Which breath will be my last?

Your face is my last;

I envision your smirk.

You have triumphed.

Your scheme comes to fruition.

I was gullible to your charm.

And now here I lay,

For the last time

And my last breath escapes

Before which you have already

Slithered on, to

Your next victim.

Author:

I’m Cece Alexandra and I have Epilepsy. Since being diagnosed, my life has changed significantly. After studying and teaching Humanities and Literature for all of my adult life, I was bullied and lost my job a month before qualifying to become an English Teacher. Once you fail the Teacher Training course in England, you cannot ever retrain; I then became too sick to work because of my Epilepsy. I am now currently studying an MSc in Mental Health Psychology with the University of Liverpool. My disability provokes me into raising awareness for invisible disabilities, which I also actively partake in with Epilepsy Action.
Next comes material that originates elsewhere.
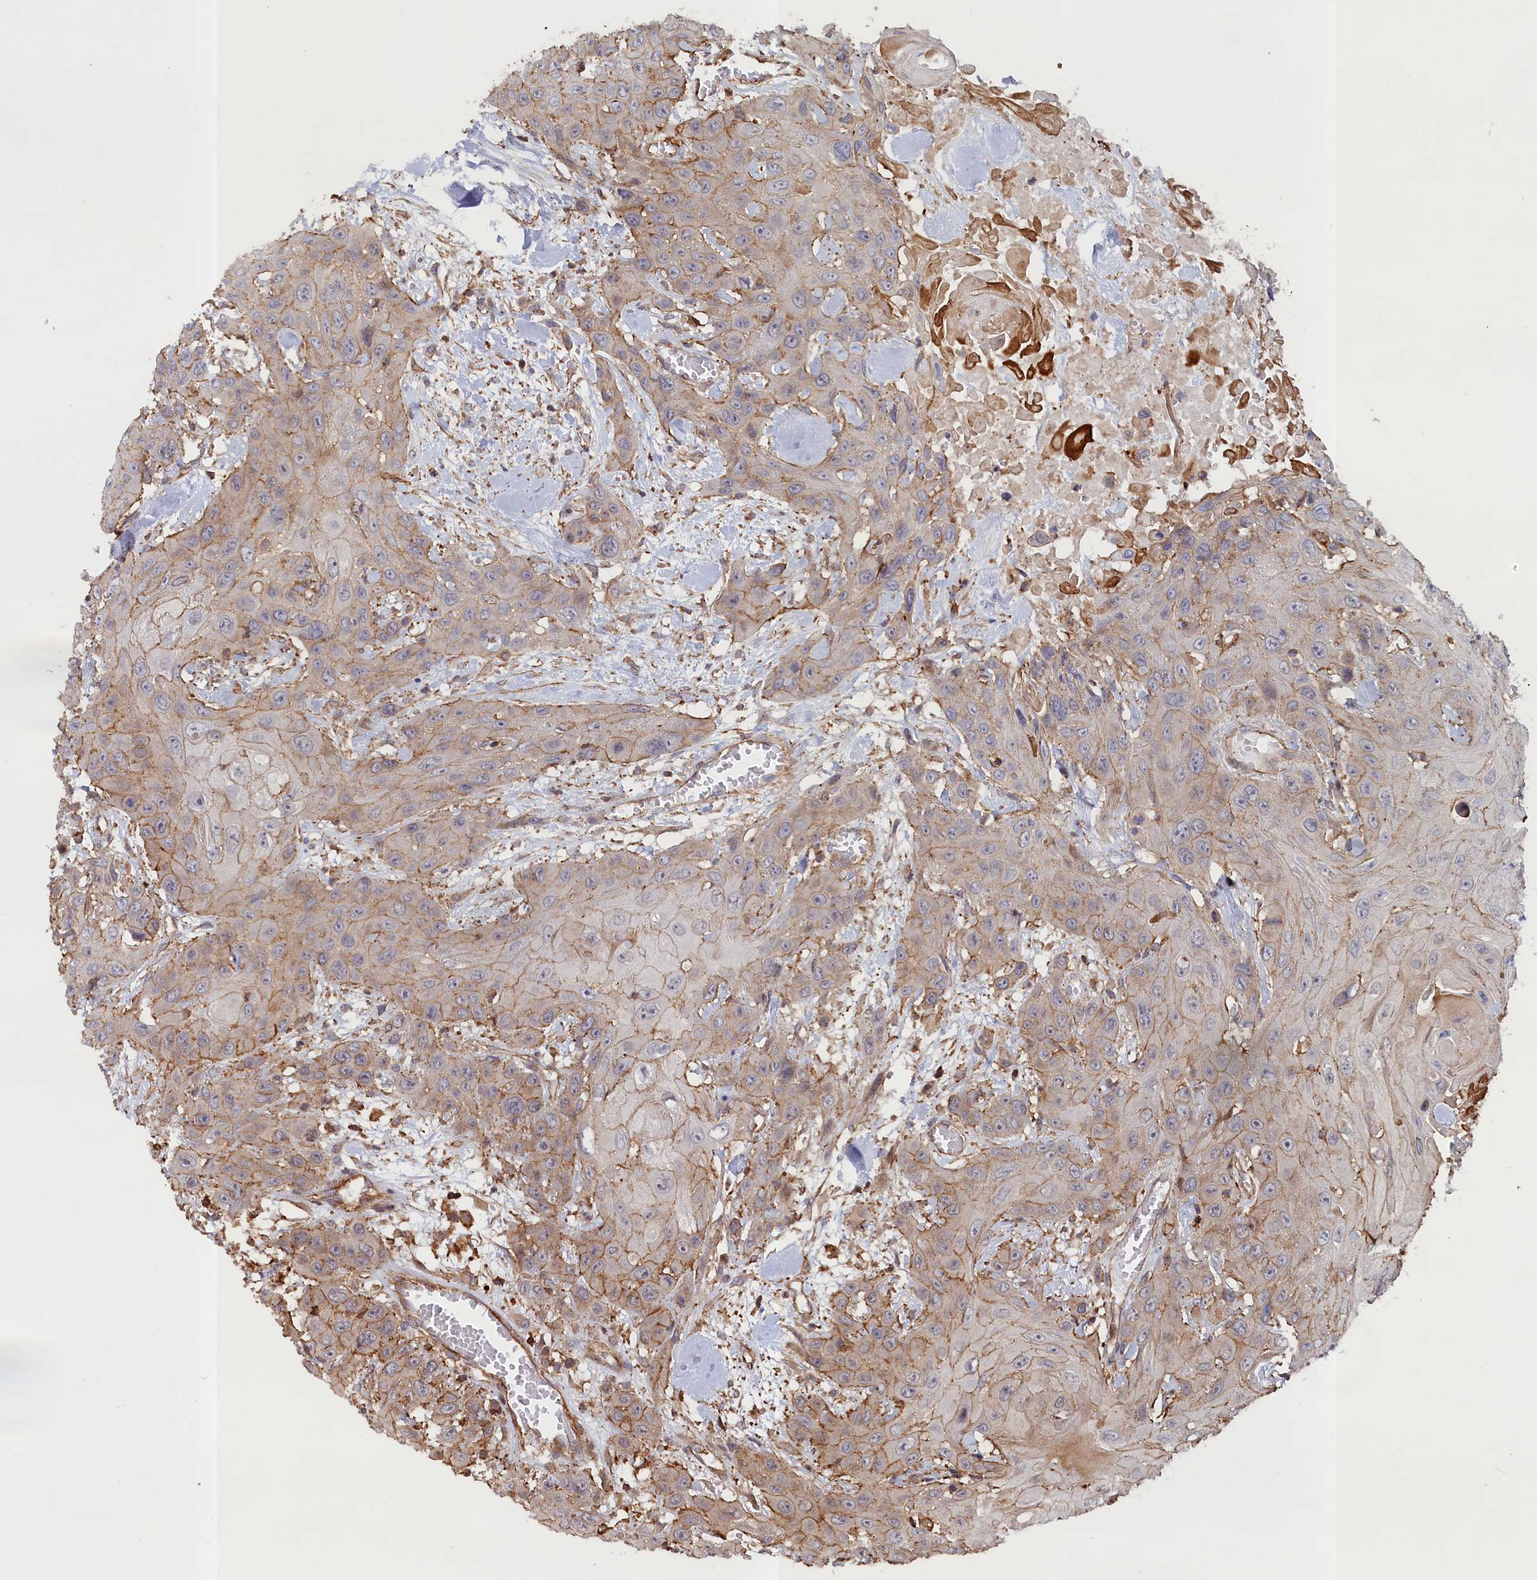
{"staining": {"intensity": "moderate", "quantity": "<25%", "location": "cytoplasmic/membranous"}, "tissue": "head and neck cancer", "cell_type": "Tumor cells", "image_type": "cancer", "snomed": [{"axis": "morphology", "description": "Squamous cell carcinoma, NOS"}, {"axis": "topography", "description": "Head-Neck"}], "caption": "Head and neck squamous cell carcinoma was stained to show a protein in brown. There is low levels of moderate cytoplasmic/membranous expression in approximately <25% of tumor cells. The staining was performed using DAB (3,3'-diaminobenzidine) to visualize the protein expression in brown, while the nuclei were stained in blue with hematoxylin (Magnification: 20x).", "gene": "ANKRD27", "patient": {"sex": "male", "age": 81}}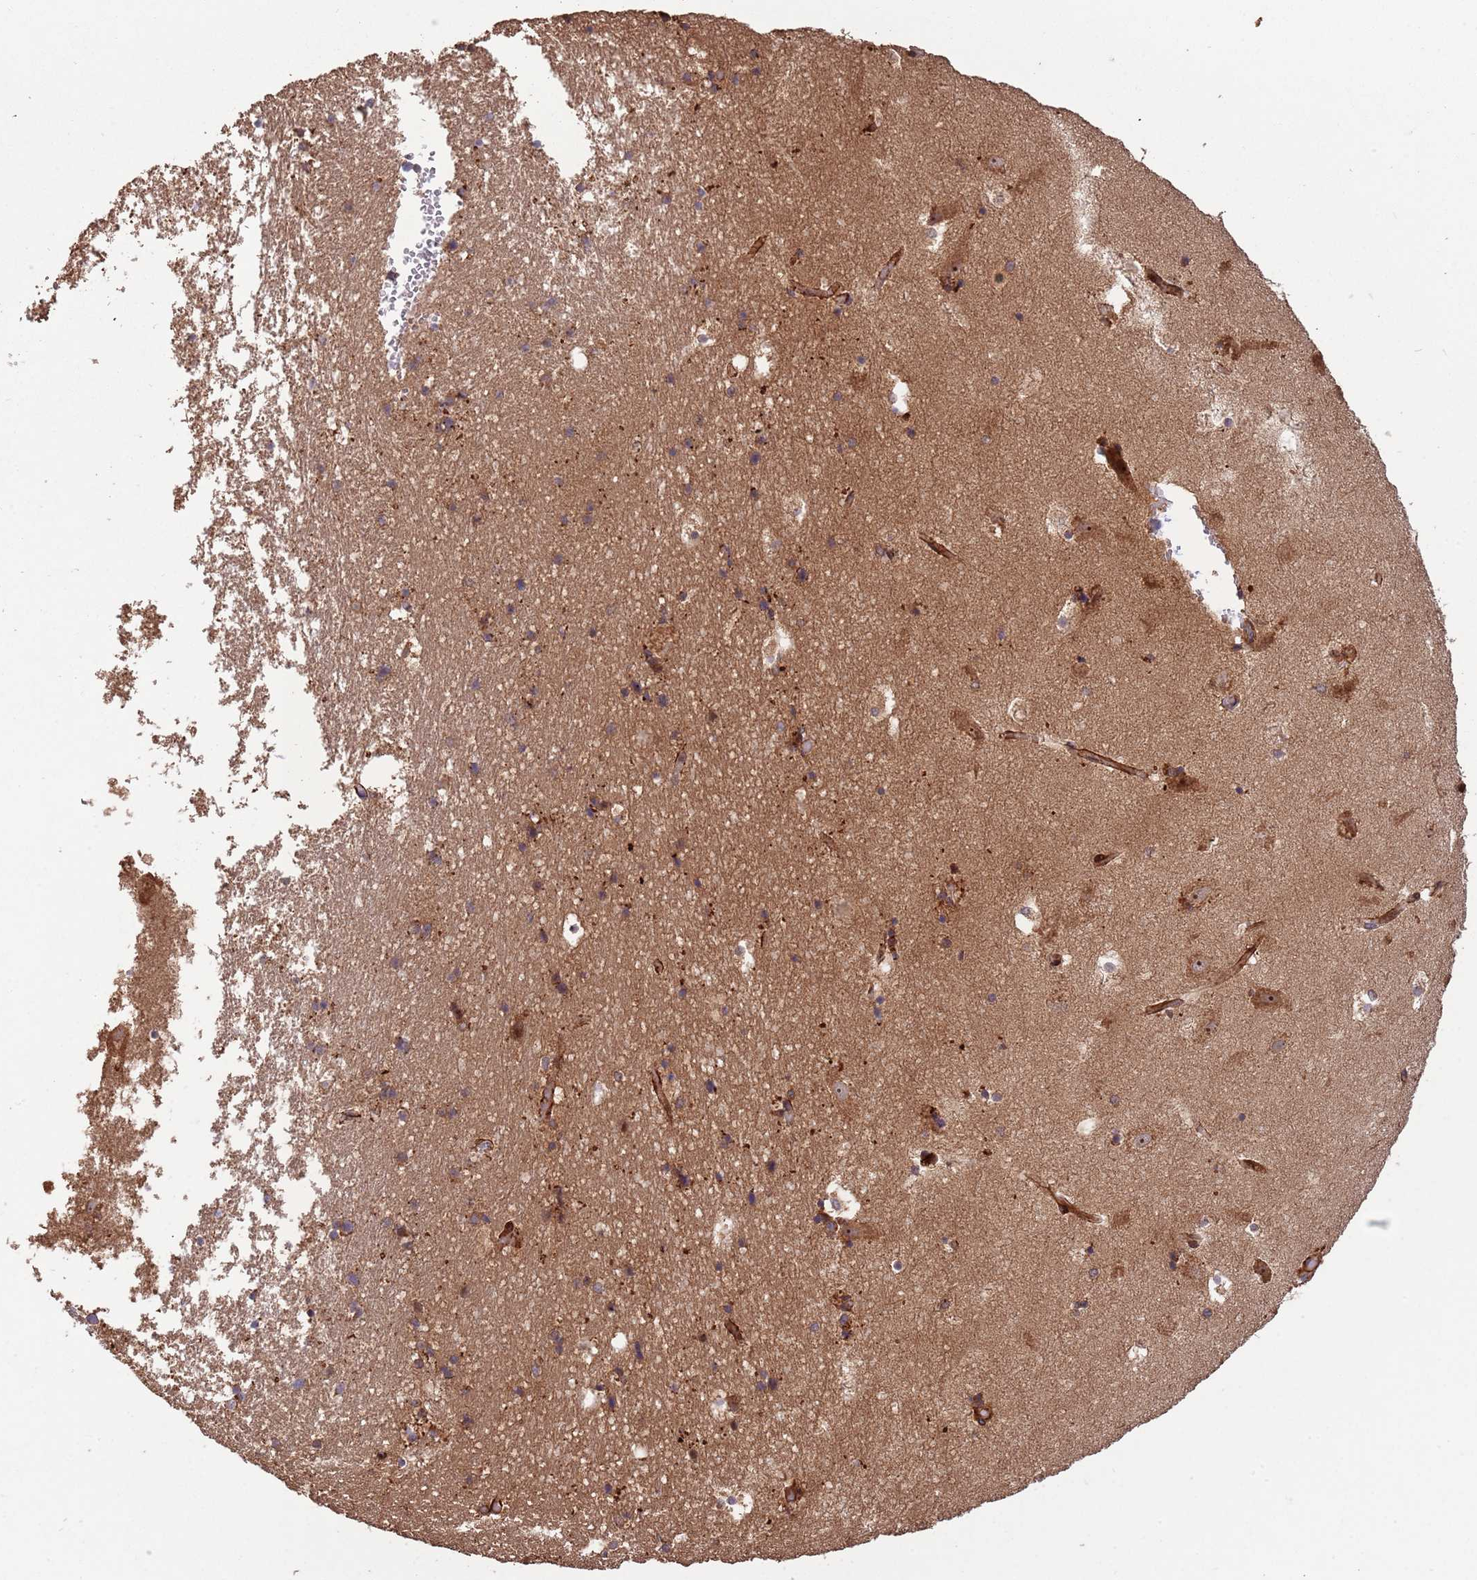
{"staining": {"intensity": "moderate", "quantity": "25%-75%", "location": "cytoplasmic/membranous"}, "tissue": "hippocampus", "cell_type": "Glial cells", "image_type": "normal", "snomed": [{"axis": "morphology", "description": "Normal tissue, NOS"}, {"axis": "topography", "description": "Hippocampus"}], "caption": "Glial cells display moderate cytoplasmic/membranous expression in about 25%-75% of cells in normal hippocampus. (DAB (3,3'-diaminobenzidine) = brown stain, brightfield microscopy at high magnification).", "gene": "ZNF428", "patient": {"sex": "female", "age": 52}}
Part of that awareness is to help fight against invisible disability discrimination - I believe that this behaviour is not cognitively unconscious; modern society is actively partaking in a hierarchy of disabilities and I believe that there is not enough psychological research to prove this. I am also clinically interested in Cultural Psychology - particularly Collectivist Culture, and wish to pursue this further in my academic career.